COMP4141 Course Outline


Course Details

Course Code COMP4141
Course Title Theory of Computation
Convenor Paul Hunter
Tutors Paul Hunter

Samad Saadatmand

Tiana Tsang Ung
Classes Lectures : Tue 11-1, Online
Wed 12-2, Online
Course Website
Handbook Entry

Course Summary

After successfully completing this course, you will appreciate the fundamental questions of computer science:

  • What problems can be solved by a computation?
  • How hard is it to compute solutions?
  • How can we express computation?
You will also be aware of some concrete answers to these and related great questions of computer science, the reasons why some questions in this area will remain unanswered forever, and that some answers are still being sought.

Course Timetable

The course timetable is available here.

Course Aims

After successfully completing this course, you will appreciate the fundamental questions of computer science:

  • What problems can be solved by a computation?
  • How hard is it to compute solutions?
  • How can we express computation?
You will also be aware of some concrete answers to these and related great questions of computer science, the reasons why some questions in this area will remain unanswered forever, and that some answers are still being sought.

Student Learning Outcomes

After According to UNSW policy, graduate attributes are important because the disciplinary knowledge that students develop at university is not adequate in itself as the basis for their future lives. Instead, graduates need qualities and skills that equip them for lifelong learning. These include critical thinking and problem-solving skills as well as communication skills and information literacy skills.

» DATA SHOWN
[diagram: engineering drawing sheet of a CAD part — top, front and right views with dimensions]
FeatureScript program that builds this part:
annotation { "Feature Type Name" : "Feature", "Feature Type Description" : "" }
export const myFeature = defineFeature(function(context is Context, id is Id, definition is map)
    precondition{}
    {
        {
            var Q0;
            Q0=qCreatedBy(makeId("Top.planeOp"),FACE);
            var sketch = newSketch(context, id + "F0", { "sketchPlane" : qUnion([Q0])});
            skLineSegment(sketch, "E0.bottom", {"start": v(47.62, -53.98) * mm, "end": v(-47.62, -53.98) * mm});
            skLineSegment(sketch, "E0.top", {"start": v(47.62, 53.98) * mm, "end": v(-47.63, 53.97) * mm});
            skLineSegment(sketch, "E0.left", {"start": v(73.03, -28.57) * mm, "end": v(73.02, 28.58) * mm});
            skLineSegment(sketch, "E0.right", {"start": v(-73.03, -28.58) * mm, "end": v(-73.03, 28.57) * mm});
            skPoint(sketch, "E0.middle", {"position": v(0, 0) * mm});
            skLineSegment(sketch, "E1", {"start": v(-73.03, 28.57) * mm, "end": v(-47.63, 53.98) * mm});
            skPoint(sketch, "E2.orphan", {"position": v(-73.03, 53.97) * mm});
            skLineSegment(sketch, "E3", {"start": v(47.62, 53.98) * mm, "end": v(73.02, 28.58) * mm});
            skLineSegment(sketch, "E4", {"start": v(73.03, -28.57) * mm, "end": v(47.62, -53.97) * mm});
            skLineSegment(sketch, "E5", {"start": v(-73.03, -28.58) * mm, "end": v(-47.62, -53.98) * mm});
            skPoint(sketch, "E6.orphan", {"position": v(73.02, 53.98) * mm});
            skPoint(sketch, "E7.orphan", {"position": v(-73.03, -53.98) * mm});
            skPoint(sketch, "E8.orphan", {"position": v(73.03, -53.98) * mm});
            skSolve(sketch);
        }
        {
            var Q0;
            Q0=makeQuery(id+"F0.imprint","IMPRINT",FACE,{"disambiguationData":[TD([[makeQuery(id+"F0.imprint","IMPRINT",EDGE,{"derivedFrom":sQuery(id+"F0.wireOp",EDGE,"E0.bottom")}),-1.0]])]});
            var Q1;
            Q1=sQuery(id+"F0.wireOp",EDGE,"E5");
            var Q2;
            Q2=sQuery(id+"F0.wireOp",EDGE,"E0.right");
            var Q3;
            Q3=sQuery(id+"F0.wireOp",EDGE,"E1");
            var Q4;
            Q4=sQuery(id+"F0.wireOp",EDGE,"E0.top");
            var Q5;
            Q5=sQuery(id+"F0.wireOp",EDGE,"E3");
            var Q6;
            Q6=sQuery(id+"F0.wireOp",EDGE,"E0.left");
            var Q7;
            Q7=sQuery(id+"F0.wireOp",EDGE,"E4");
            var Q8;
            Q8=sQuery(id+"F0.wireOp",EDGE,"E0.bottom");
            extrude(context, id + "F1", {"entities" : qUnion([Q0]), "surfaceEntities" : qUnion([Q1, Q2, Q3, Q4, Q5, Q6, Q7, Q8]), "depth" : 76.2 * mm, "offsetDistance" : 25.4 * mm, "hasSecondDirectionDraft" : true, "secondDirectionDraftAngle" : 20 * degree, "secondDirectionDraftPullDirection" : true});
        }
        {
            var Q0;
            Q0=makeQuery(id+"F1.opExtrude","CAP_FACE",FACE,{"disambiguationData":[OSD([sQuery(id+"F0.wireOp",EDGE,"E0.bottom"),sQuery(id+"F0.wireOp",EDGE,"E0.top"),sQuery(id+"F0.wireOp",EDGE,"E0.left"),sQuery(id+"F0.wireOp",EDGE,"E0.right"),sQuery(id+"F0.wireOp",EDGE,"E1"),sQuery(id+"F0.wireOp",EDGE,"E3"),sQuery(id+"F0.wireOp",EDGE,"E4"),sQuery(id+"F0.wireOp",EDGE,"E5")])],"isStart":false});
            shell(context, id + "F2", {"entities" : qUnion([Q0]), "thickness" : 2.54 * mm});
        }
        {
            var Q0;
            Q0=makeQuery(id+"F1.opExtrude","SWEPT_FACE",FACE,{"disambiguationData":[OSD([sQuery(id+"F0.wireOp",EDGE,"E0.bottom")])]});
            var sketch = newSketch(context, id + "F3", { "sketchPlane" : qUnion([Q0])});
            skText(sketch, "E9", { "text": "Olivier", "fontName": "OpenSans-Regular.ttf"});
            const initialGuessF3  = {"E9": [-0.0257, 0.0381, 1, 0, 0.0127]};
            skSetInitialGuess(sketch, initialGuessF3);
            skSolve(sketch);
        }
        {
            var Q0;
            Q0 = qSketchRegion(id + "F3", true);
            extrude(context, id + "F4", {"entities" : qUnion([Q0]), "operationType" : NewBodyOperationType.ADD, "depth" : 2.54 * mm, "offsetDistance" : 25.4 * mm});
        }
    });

» WRITTEN REQUEST
List every person the course outline names as a tutor.

» EXERCISE RESULT
Paul Hunter
Samad Saadatmand
Tiana Tsang Ung